- **Task details**:
Transcribe every row below verbatim, omitting the pictures from your output.
Dataset records section start
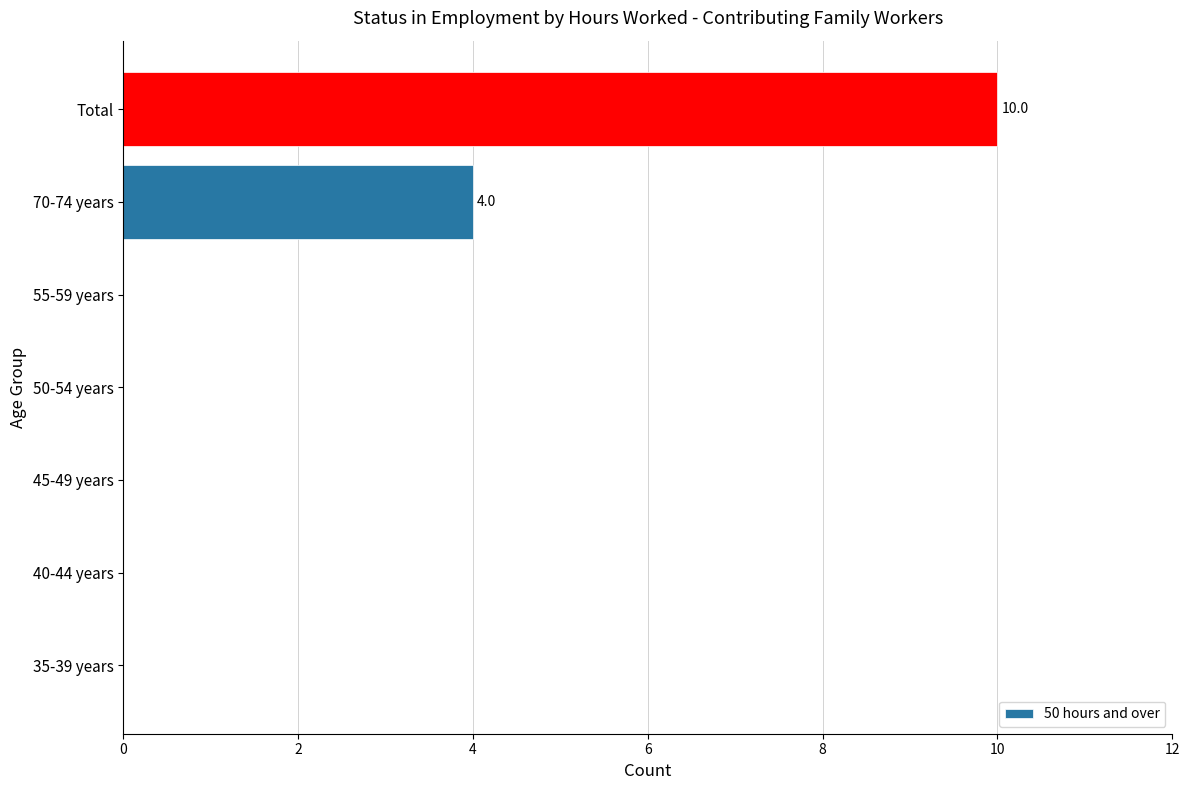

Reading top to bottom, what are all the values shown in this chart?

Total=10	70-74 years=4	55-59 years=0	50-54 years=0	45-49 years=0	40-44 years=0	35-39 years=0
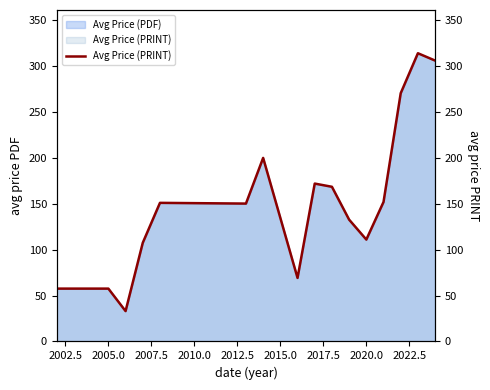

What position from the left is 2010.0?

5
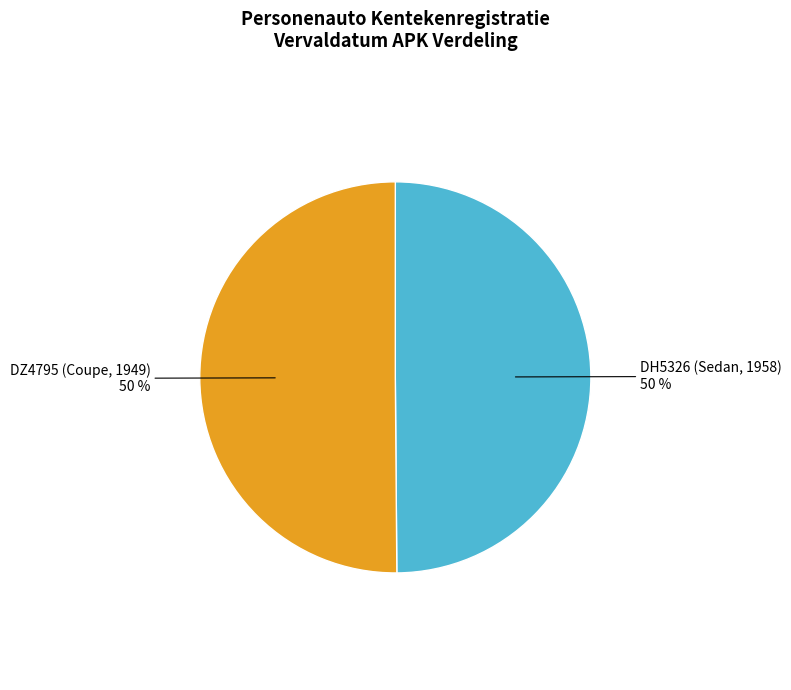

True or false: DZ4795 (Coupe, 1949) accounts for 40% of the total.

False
Dataset records section end
- **Solution for this problem**:
Reading top to bottom, what are all the values shown in this chart?

Total=10	70-74 years=4	55-59 years=0	50-54 years=0	45-49 years=0	40-44 years=0	35-39 years=0

What position from the left is 2010.0?

5

True or false: DZ4795 (Coupe, 1949) accounts for 40% of the total.

False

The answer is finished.